**WORK REQUEST A:** According to the article on travel businesses after the pandemic, how long did Harry Sommer run his travel agency?
**WORK REQUEST B:** Write the next part of the article on travel businesses after the pandemic, starting right after its last sentence.

**PASSAGE FOR REVIEW:**

New players like Klook, Lazada swooping into vacuum created by pandemic – sales went from zero to 'couple of million dollars'.
Harry Sommer, president and CEO of Norwegian Cruise Line, told a good story during last week’s CruiseWorld Asia.
He spoke of how he started a travel agency right after September 11, when everyone thought he was crazy.
Turned out it was the best time, he said. “I could get outstanding talent. Frontline agents who would normally not work for a startup, I was able to attract them. Management talent from cruise lines that had been laid off, I got them. And cruise lines were willing to talk to me,” said Sommer, who ran his mid-sized travel agency for seven years.
As has been much discussed during this pandemic, it is always after great disruption that big shifts happen. Expedia took off after September 11, Airbnb came out of the 2008/2009 global financial crisis and now we are all waiting to see what will come out of Covid in travel.

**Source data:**
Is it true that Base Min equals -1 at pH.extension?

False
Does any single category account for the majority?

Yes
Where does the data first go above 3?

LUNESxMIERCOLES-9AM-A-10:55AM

**EXERCISE OUTPUT A:** Seven years.

**EXERCISE OUTPUT B:**
From top right, clockwise, Chan Chee Chong, GlobalTix; Kenneth Yeo, Royal Caribbean; and Michael Goh, Dream Cruise.
The cruising sector, in particular, is going through a Titanic (had to use it, sorry) shift. This month, Singapore will mark the first anniversary of “cruises to nowhere”. Who’d ever believe Singapore would have a domestic cruise market?
Between Royal Caribbean and Genting Cruise Lines, approximately more than 300,000 locals have taken to the seas – something most, especially the young, have never done before.